* _WORK TASK_
Format every nonblank line of the records below as a Markdown table with two columns, Row and Line. Put the row number in Row and the line in Line, and omit the pictures.

#### DATA SUPPLIED ####

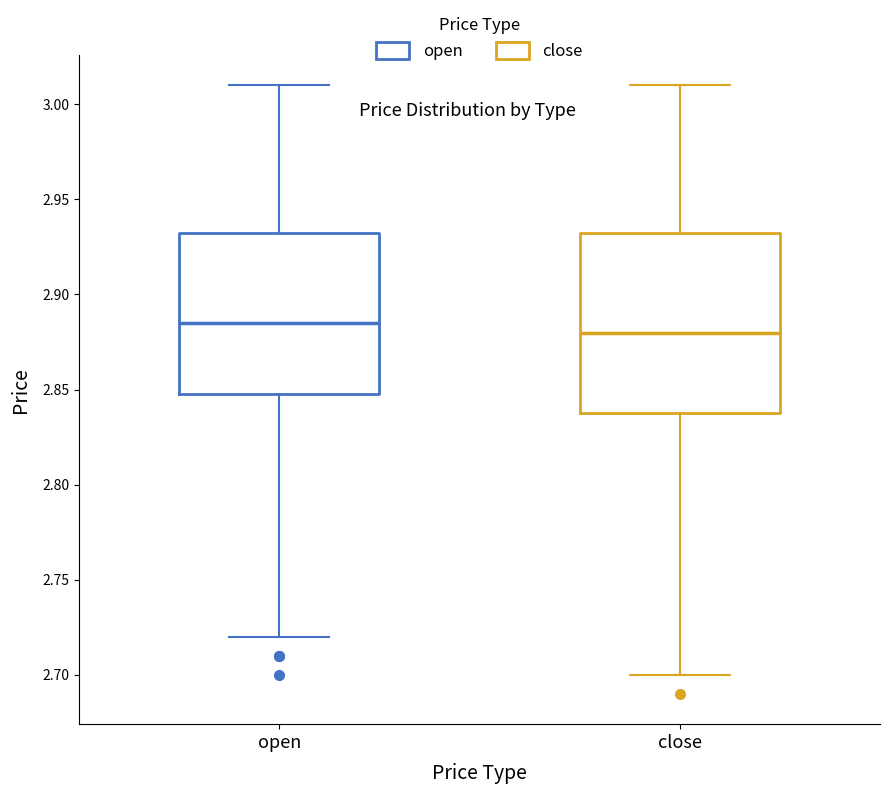

Where does the upper whisker of the box for open end on the y-axis? The values are not printed on the chart, so give them approximately, as read against the axis.

3.010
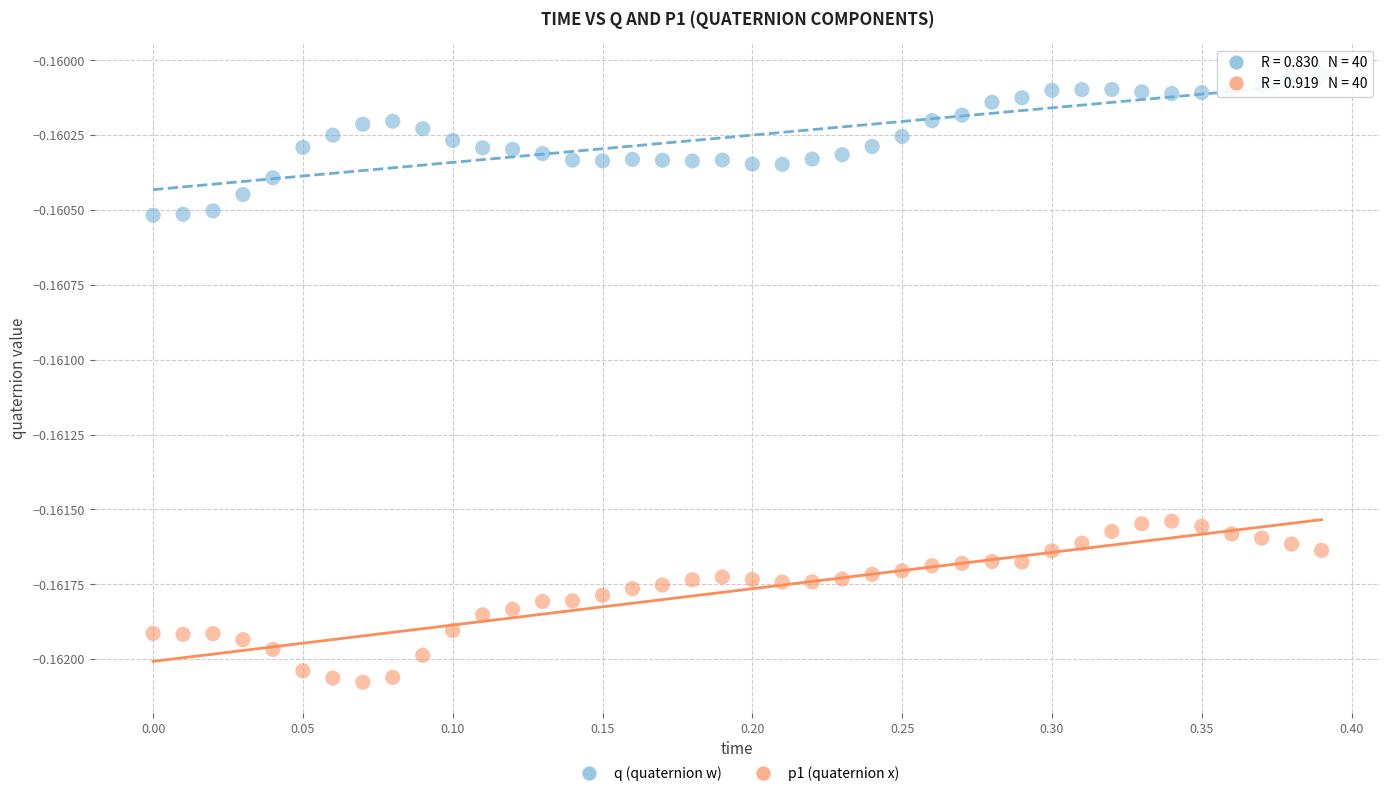

Which series reaches the minimum Y coordinate?

p1 (quaternion x)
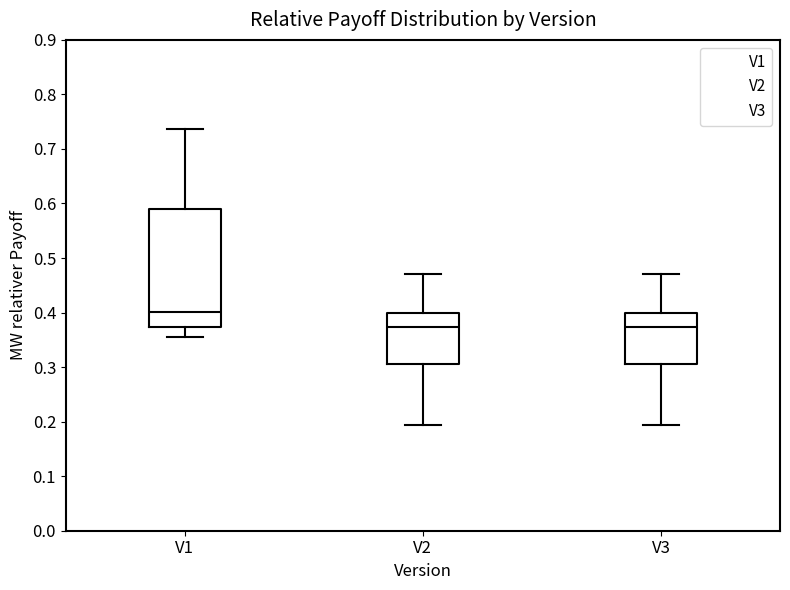

Reading left to right, read every box against the y-axis: the position of its median line, the range the box covers, and the ends of its whiskers. The values are not printed on the chart, so give them approximately, as read against the axis.

V1: median 0.40, box 0.37 to 0.59, whiskers 0.36 to 0.74
V2: median 0.37, box 0.31 to 0.40, whiskers 0.19 to 0.47
V3: median 0.37, box 0.31 to 0.40, whiskers 0.19 to 0.47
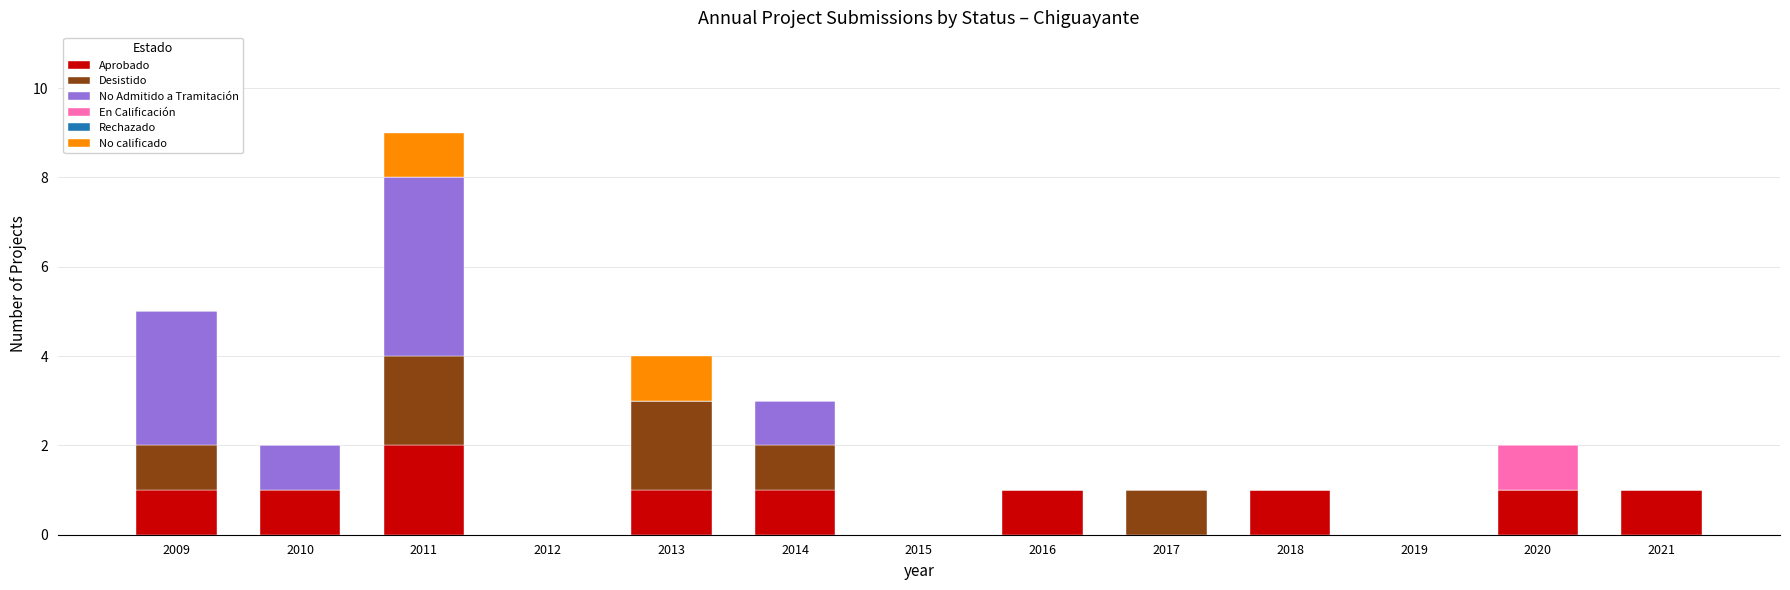

Which category has the highest value in the Aprobado series?

2011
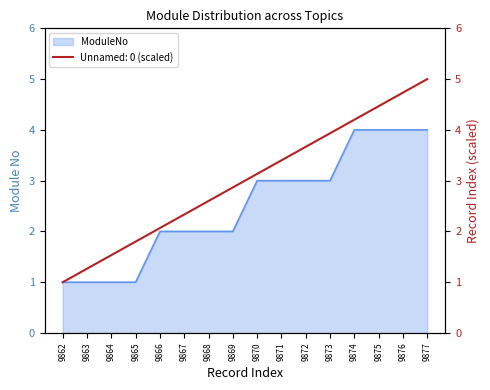

Rank the series by their maximum value, from highest to lowest.

Unnamed: 0, ModuleNo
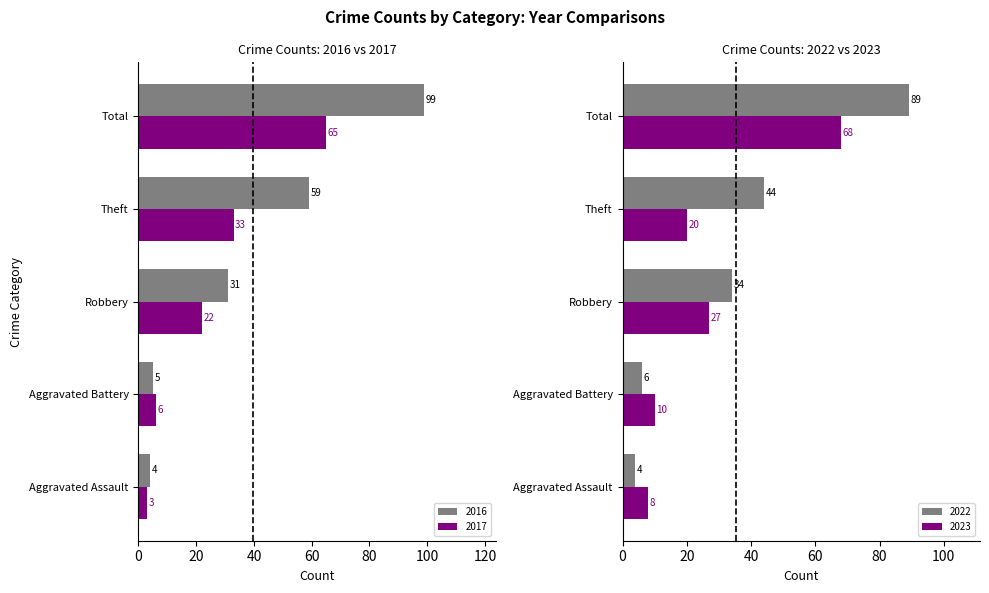

Reading left to right, list all the values displayed in this chart.

2017: Aggravated Assault=3	Aggravated Battery=6	Robbery=22	Theft=33	Total=65
2018: Aggravated Assault=4	Aggravated Battery=5	Robbery=31	Theft=59	Total=99
2022: Aggravated Assault=4	Aggravated Battery=6	Robbery=34	Theft=44	Total=89
2023: Aggravated Assault=8	Aggravated Battery=10	Robbery=27	Theft=20	Total=68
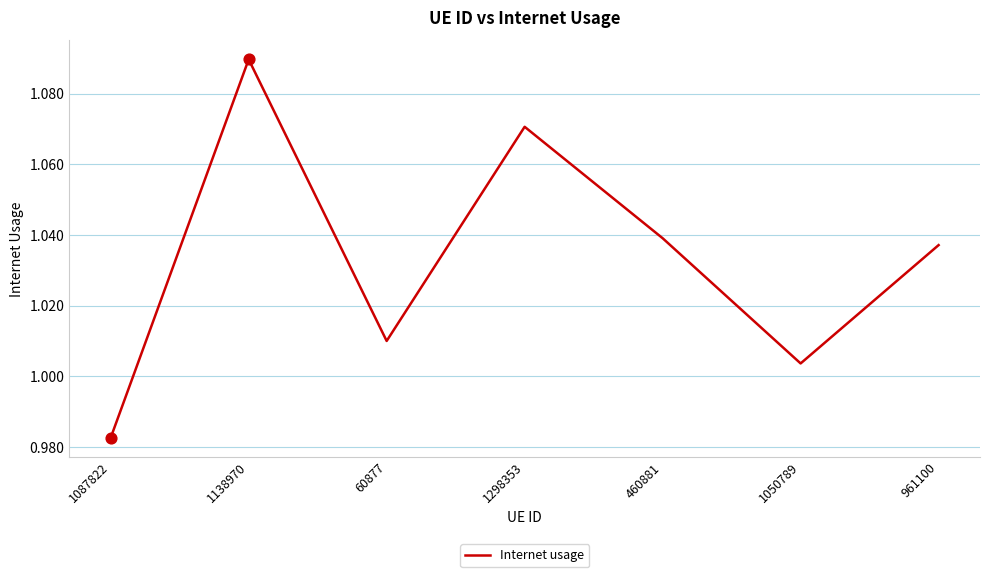

Which has a higher value, 1050789 or 60877?

60877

####

* _RESPONSE BELOW_
| Row | Line |
|---|---|
| 1 | Where does the upper whisker of the box for open end on the y-axis? The values are not printed on the chart, so give them approximately, as read against the axis. |
| 2 | 3.010 |
| 3 | Which series reaches the minimum Y coordinate? |
| 4 | p1 (quaternion x) |
| 5 | Reading left to right, read every box against the y-axis: the position of its median line, the range the box covers, and the ends of its whiskers. The values are not printed on the chart, so give them approximately, as read against the axis. |
| 6 | V1: median 0.40, box 0.37 to 0.59, whiskers 0.36 to 0.74 |
| 7 | V2: median 0.37, box 0.31 to 0.40, whiskers 0.19 to 0.47 |
| 8 | V3: median 0.37, box 0.31 to 0.40, whiskers 0.19 to 0.47 |
| 9 | Which category has the highest value in the Aprobado series? |
| 10 | 2011 |
| 11 | Rank the series by their maximum value, from highest to lowest. |
| 12 | Unnamed: 0, ModuleNo |
| 13 | Reading left to right, list all the values displayed in this chart. |
| 14 | 2017: Aggravated Assault=3	Aggravated Battery=6	Robbery=22	Theft=33	Total=65 |
| 15 | 2018: Aggravated Assault=4	Aggravated Battery=5	Robbery=31	Theft=59	Total=99 |
| 16 | 2022: Aggravated Assault=4	Aggravated Battery=6	Robbery=34	Theft=44	Total=89 |
| 17 | 2023: Aggravated Assault=8	Aggravated Battery=10	Robbery=27	Theft=20	Total=68 |
| 18 | Which has a higher value, 1050789 or 60877? |
| 19 | 60877 |